Preheat the oven to 350 degrees F, and adjust a rack to the top third of the oven.
In a medium-sized mixing bowl mix the ricotta with the egg and season to taste with salt and pepper. (Here's how to season to taste.) Set aside.
Add about 1 cup of the sauce to the bottom of a 9 X 13 X 3-inch baking pan, and spread it out evenly.
Cover the sauce with an even layer of slightly overlapping slices of squash, and sprinkle with salt and pepper.
Pour about 1/2 of the remaining sauce on top of the squash and smooth it out.
Follow the sauce with about 1/3 of the ricotta mixture, and a sprinkling of about 1/2 cup of the mozzarella.
Coat this with an even layer of about 1/3 of the spinach leaves -- they should be slightly overlapping.
Starting with the squash, repeat this layering process once more.
On top of the second layering, add final layer of the squash, (sprinkling it with salt and pepper), the last of the ricotta mixture, topped with the remaining mozzarella.

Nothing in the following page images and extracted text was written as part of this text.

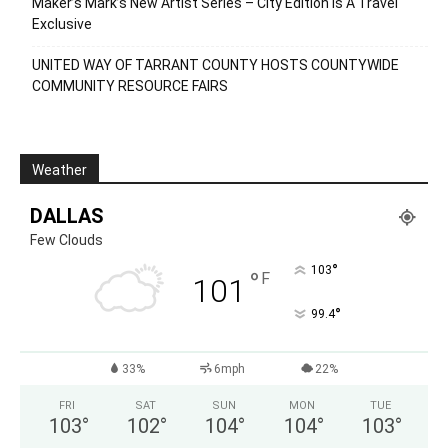
Maker’s Mark’s New Artist Series – City Edition Is A Travel
Exclusive
UNITED WAY OF TARRANT COUNTY HOSTS COUNTYWIDE
COMMUNITY RESOURCE FAIRS
Weather
DALLAS
Few Clouds
°
103
°
F
101
°
99.4
33%
6mph
22%
FRI
SAT
SUN
MON
TUE
103
°
102
°
104
°
104
°
103
°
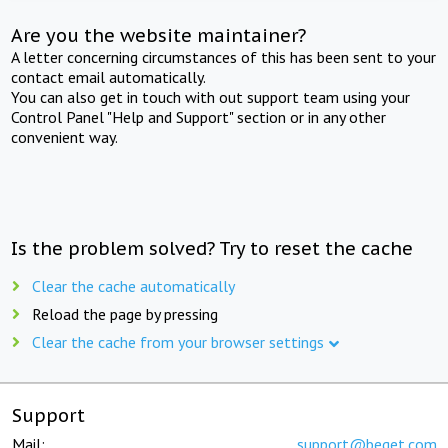
Are you the website maintainer?
A letter concerning circumstances of this has been sent to your
contact email automatically.
You can also get in touch with out support team using your
Control Panel "Help and Support" section or in any other
convenient way.
Is the problem solved? Try to reset the cache
Clear the cache automatically
Reload the page by pressing
Clear the cache from your browser settings
Support
Mail:
support@beget.com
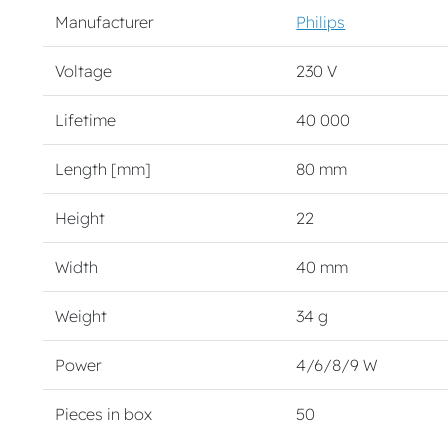
Manufacturer
Philips
Voltage
230 V
Lifetime
40 000
Length [mm]
80 mm
Height
22
Width
40 mm
Weight
34 g
Power
4/6/8/9 W
Pieces in box
50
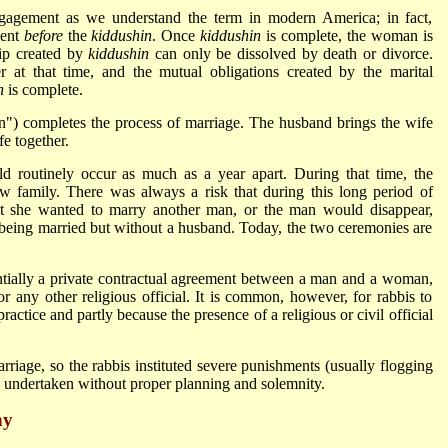
gagement as we understand the term in modern America; in fact,
ment
before
the
kiddushin
. Once
kiddushin
is complete, the woman is
hip created by
kiddushin
can only be dissolved by death or divorce.
 at that time, and the mutual obligations created by the marital
n
is complete.
") completes the process of marriage. The husband brings the wife
fe together.
 routinely occur as much as a year apart. During that time, the
 family. There was always a risk that during this long period of
t she wanted to marry another man, or the man would disappear,
being married but without a husband. Today, the two ceremonies are
tially a private contractual agreement between a man and a woman,
or any other religious official. It is common, however, for rabbis to
 practice and partly because the presence of a religious or civil official
rriage, so the rabbis instituted severe punishments (usually flogging
undertaken without proper planning and solemnity.
ny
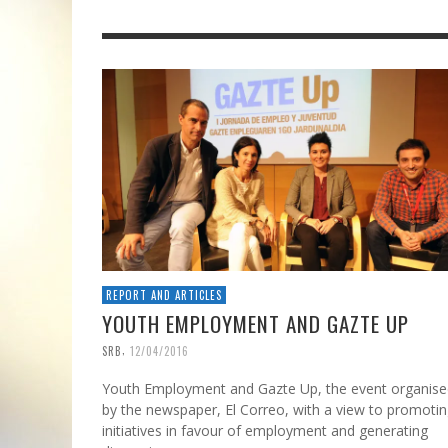
REPORT AND ARTICLES
YOUTH EMPLOYMENT AND GAZTE UP
,
SRB
12/04/2016
Youth Employment and Gazte Up, the event organise
by the newspaper, El Correo, with a view to promoti
initiatives in favour of employment and generating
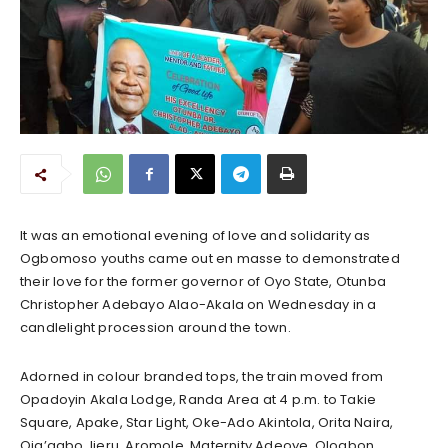
It was an emotional evening of love and solidarity as
Ogbomoso youths came out en masse to demonstrated
their love for the former governor of Oyo State, Otunba
Christopher Adebayo Alao-Akala on Wednesday in a
candlelight procession around the town.
Adorned in colour branded tops, the train moved from
Opadoyin Akala Lodge, Randa Area at 4 p.m. to Takie
Square, Apake, Star Light, Oke-Ado Akintola, Orita Naira,
Oja’agbo, Ijeru, Aromole, Maternity Adeoye, Ologbon,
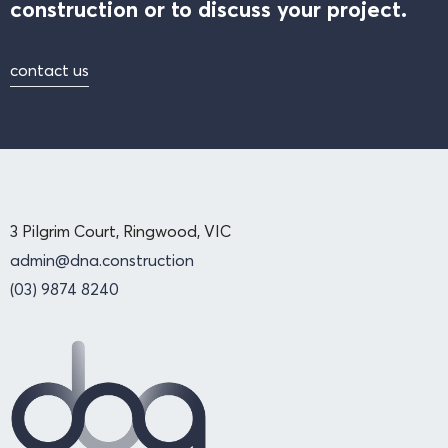
construction or to discuss your project.
contact us
3 Pilgrim Court, Ringwood, VIC
admin@dna.construction
(03) 9874 8240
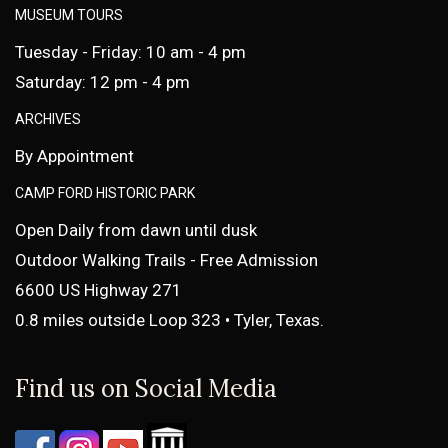
MUSEUM TOURS
Tuesday - Friday: 10 am - 4 pm
Saturday: 12 pm - 4 pm
ARCHIVES
By Appointment
CAMP FORD HISTORIC PARK
Open Daily from dawn until dusk
Outdoor Walking Trails - Free Admission
6600 US Highway 271
0.8 miles outside Loop 323 • Tyler, Texas.
Find us on Social Media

Bake in the preheated 350 degree F oven for 30 minutes. The edges should be bubbling, and the top should be golden brown when it's done. If you notice it's getting too brown during the baking time, cover it lightly with foil. And if after 30 minutes, the top hasn't browned, place the pan under the broiler for about 30 seconds -- just to brown it.
Let the lasagna sit, covered lightly with foil, for at least 30 minutes before serving.
You can make this up to 2 days ahead of time, simply warming it in the oven before serving.